Tuesday, October 6, 2009

Million Dollar Hollar

Sometimes I get excited by my own ideas. It happened with my candy cane utensils. Imagine edible forks and spoons. You could do hard chocolate, too. It happened with my menthol nasal spray. And now, it's happened again. What's the latest million-dollar idea, you ask? Personal fiction.

I tried calling invention services after both the menthol nasal spray and candy cane idea, but it turns out that inventing a revolutionary new product that reduces nasal swelling or transforms the way you gently sip holiday cider costs a lot of money.

Personal fiction. What is personal fiction? Well, it's only a potentially whole new genre of literature. For years, authors have been twiddling away their time and talents writing books for readers. Mostly bland ol' diddies. They've had to choose between writing made-up stories with made-up characters or serious and factual narratives based on reality. Fiction or non-fiction. What a bunch of followers.

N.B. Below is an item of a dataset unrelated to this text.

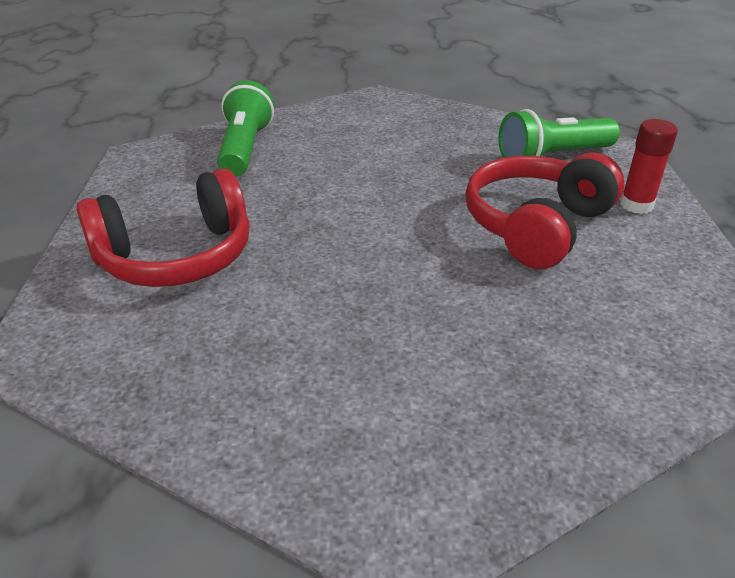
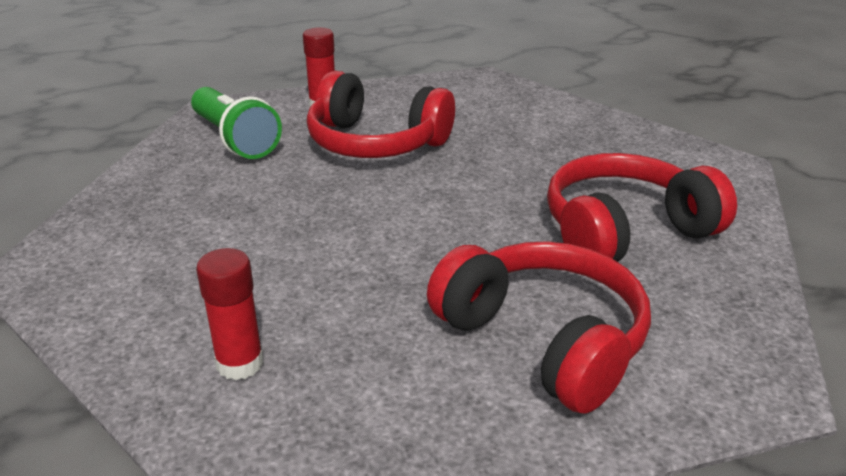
camera: 105 degrees left, 5 degrees down
green flashlight [217,80,274,177] -> red glue stick [196,248,264,380]
none -> red headphones [547,153,737,262]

Now, I declare a new day. Imagine if Joyce had written about being a soldier in the civil war. Or Fitzgerald had written about the excesses of wealth -- his excesses. Personal fiction is a new form of self-expression and exploration. I, Brian Brown, can write about traveling through a black hole as, that's right, Brian Brown. It is revolutionary.

You take one real you, and add imagination. What would you do if you met Jesus? WWYDIYMJ? What if you were a NASCAR driver and you were in a horrible accident? What would happen if you sprouted wings and could fly? Personal fiction.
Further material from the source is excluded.